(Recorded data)
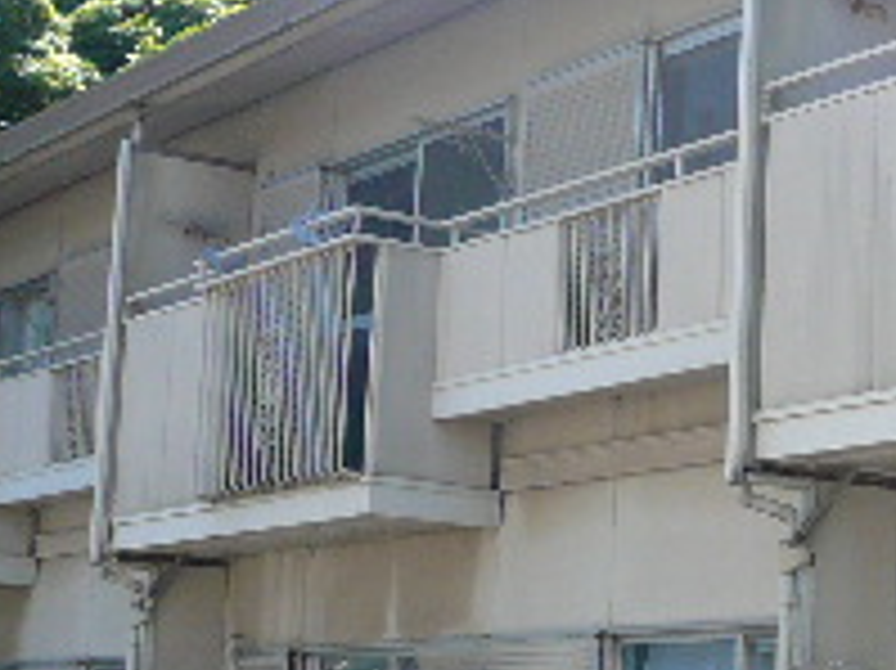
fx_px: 2328
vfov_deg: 16.4
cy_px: 418
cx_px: 995
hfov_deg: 20.7
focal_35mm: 90
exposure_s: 1/640
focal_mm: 4.6
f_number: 2.8
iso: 100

(Exercise details) Would you transcribe each of the entries exactly, skipping the pictures?

(Task response)
fx_px: 2328
vfov_deg: 16.4
cy_px: 418
cx_px: 995
hfov_deg: 20.7
focal_35mm: 90
exposure_s: 1/640
focal_mm: 4.6
f_number: 2.8
iso: 100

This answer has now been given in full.